Buettner is an explorer, National Geographic Fellow and best-selling author–and renowned for discovering the world’s “Blue Zones,” rare hotspots where people regularly live and thrive to age 100. He is also the founder of the Blue Zone Projects, wellness communities across the US that design in key Blue Zone lessons learned and have been successful in curbing obesity and smoking and boosting the overall quality of life and activity levels, for over five million Americans.
His four books on the Blue Zones have all been runaway bestsellers, and he has keynoted at some of the most important global conferences, including TEDMED, Bill Clinton’s Health Matters Initiative and Google Zeitgeist. His speech at the 2018 World Economic Forum was chosen as “one of the best of Davos.” He also holds three Guinness World Records in distance cycling.
“Everyone in the wellness industry needs to understand the lessons from the Blue Zones, and Dan Buettner’s work is rapidly changing the ways the world thinks about health, wellness, happiness, prevention, aging, and longevity. This is real-world science that’s far more relatable than dry statistics,” said Susie Ellis, GWS chairman and CEO. “And how perfect that he will be with us in Italy, which is home to Sardinia, one of the five Blue Zone Regions where the whole Blue Zone story began.”
The first Blue Zone research (and the term itself) came from Dr. Giovanni Pes, a physician/demographer who studied the southern Italian island of Sardinia, whose population boasted extraordinarily high life expectancies. (For instance, it has the highest concentration of male centenarians in the world.)

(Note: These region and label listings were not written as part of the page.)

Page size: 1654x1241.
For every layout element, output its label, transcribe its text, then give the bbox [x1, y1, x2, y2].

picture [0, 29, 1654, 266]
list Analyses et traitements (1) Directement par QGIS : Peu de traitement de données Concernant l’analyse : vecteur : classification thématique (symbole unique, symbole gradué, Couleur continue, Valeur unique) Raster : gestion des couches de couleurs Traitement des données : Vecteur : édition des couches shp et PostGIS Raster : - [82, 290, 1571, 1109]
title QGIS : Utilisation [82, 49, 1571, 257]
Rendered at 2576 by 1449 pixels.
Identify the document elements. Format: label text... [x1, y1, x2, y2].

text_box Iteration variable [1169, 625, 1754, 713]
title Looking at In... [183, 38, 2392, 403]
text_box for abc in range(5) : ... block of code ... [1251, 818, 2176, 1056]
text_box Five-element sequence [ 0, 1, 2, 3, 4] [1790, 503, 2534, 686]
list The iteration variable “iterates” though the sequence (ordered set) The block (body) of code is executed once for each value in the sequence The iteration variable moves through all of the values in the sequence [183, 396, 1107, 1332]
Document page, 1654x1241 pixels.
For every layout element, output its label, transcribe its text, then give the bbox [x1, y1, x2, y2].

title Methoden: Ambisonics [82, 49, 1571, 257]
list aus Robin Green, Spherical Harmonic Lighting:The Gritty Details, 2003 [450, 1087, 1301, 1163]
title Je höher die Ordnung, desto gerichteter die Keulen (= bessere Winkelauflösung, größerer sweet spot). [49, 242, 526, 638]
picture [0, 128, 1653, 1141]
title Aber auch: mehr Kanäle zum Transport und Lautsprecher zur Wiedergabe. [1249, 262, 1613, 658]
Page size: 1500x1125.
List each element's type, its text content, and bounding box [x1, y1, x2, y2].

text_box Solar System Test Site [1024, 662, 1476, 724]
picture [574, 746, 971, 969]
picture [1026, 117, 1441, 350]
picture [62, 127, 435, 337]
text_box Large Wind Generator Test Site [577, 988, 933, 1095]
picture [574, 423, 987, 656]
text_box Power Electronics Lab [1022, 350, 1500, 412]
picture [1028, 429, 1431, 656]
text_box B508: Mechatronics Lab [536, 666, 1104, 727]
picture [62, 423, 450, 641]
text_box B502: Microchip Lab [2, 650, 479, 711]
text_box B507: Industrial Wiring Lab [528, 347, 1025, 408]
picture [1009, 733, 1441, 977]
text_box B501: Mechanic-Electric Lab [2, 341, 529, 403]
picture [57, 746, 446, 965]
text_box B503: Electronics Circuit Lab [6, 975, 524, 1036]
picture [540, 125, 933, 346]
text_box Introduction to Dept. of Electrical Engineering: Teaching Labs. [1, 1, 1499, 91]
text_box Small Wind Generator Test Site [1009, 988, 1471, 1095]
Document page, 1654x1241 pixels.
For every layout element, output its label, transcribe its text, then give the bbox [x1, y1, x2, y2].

Dr. Pes, who will also present at the Summit, hypothesized that he would find a genetic variant supporting longevity there, but instead found that close family/social bonds, daily physical activity, and a plant-based diet were key.
Buettner expanded the research, identifying four other regions beyond Sardinia where people statistically live the longest: Okinawa, Japan; Nicoya, Costa Rica; Icaria, Greece; and the Seventh-Day Adventist community in Loma Linda, California. His findings appeared in a National Geographic cover story, “The Secrets of a Long Life”, which, like his article in the New York Times, are two of the most popular ever for the publications.
Buettner, with a team of medical researchers, anthropologists, and demographers, spent eight years studying why Blue Zone populations lived so much longer and happier (at least 12 years more than the 71-year global average).
He identified the Power 9®, those shared lifestyle behaviors that keep people thriving to 100:
- moderate regular physical activity (not exercise, but natural movement)
- life purpose
- moderate caloric intake
- plant-heavy diets
- stress reduction
- moderate alcohol
- social engagement
- strong family life
- engagement in spirituality/religion
“The Global Wellness Summit is a major opportunity to refocus on the true causes of disease. For the first time in human history, people are not dying of overwork and hunger. In fact, over two-thirds of the world population will likely die from (largely avoidable) chronic disease brought on because we’ve engineered physical activity out of our lives and we consume too many of the wrong kind of calories. The key to improving world health–and living longer lives–is reshaping our environment to make the healthy choice the default for people everywhere.”
– Dan Buettner
The Global Wellness Summit is the world’s leading conference on the business of wellness and is always a sold-out event. Held in a different location each year, Summits have taken place in the U.S., Switzerland, Turkey, Bali, India, Morocco, Mexico and Austria.